PROMPT 1. Count the lines in the entries that contain the word "hotel" and give only that number.

PAGE EXCERPT.
+ + +

# Hds 9 vs 12 input



## Nate167

Looking at adding 2nd finder to boat. Trying to decide between hds 9 or 12. Also trying to decide on getting 3d structure scan. Anyone use the 3d scan yet? Worth the $$ difference for it? Does anyone who has the 9 regret not getting the 12? 

I currently am running a helix 12si and looking to jump ship on my 2nd finder. I know i cant run both at the same time...


----------



## K gonefishin

I have an 8 and 9 I would rather have two smaller units than one 12. I don't have 3D scam but checked it out on my buddies boat the other night and it was pretty damn amazing very very cool. Lowrance units are better expecially for
Mapping and 2d sonar


----------



## Nate167

Went up to Cabelas the other day to look at a 12 since no one around me has it on display. Man is the screen huge compared to the Helix 12. I figured I would keep the HB due to Gen 2 coming out and the hit I would take selling it. I want the Lowrance for the sonar capabilities and figured I would run Terrova with HB for maps and autopilot. Having both at the helm with Lowrance on a ram mount. The HDS does also interest me in the ability to control or view from tablet (bow unit). When I looked at the 9 I did like the screen size. Like the 12 better of course lol but the cost difference for the larger screen is what's making me think between the two.


----------



## Shortdrift

A friend of mine has the 9 and it is quite adequate size wise even when using split screen sonar/gps. I agree 100% with K gone on two smaller rather than one large, Two also gives you a back up.


----------



## drl149

Have gen 3 Lowrance 9 and love it. of course bigger is better if running one unit, but the price point between the 9 and 12 lowerance gen 3 is over a grand. If I was to run two units I would use 2 9" or a 9 and a 7 just for the price point over the 12".


----------



## K gonefishin

I saw Lowrance just released a 9 and 12 in the Elite series, the 12 runs 1900


----------



## Nate167

K gonefishin said:


> I saw Lowrance just released a 9 and 12 in the Elite series, the 12 runs 1900


I looked at the elite series and i'm sold on the hds.


----------



## wallyandre

The Elite Ti are the same as a hds w/o the ethernet


----------



## Overwatchmike

I run 2 HDS 9's Gen3's at the helm and then have a tablet that i have on a RAM mount with bases at the bow and at the stern.

Sent ya a PM on a great place to order from.


----------



## rockytop

wait till the 15th if you have extra cash.


----------



## rmike425

What happens on the 15th?

+ + +

THE RECORDS.
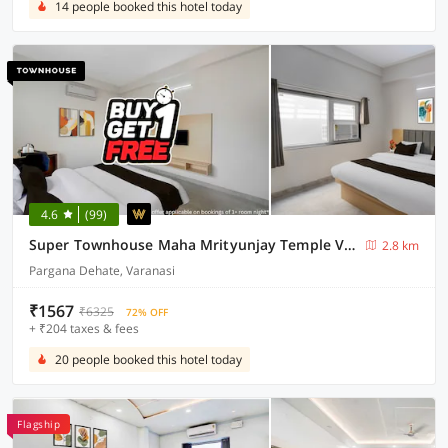
14 people booked this hotel today
4.6
(99)
Super Townhouse Maha Mrityunjay Temple Varanasi
2.8 km
Pargana Dehate, Varanasi
₹1567
₹6325
72% OFF
+ ₹204 taxes & fees
20 people booked this hotel today
Flagship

+ + +

PROMPT 2. In the fish finder thread, what does the Elite Ti lack compared with an HDS?

RESPONSE BOX 1. 2

RESPONSE BOX 2. Ethernet.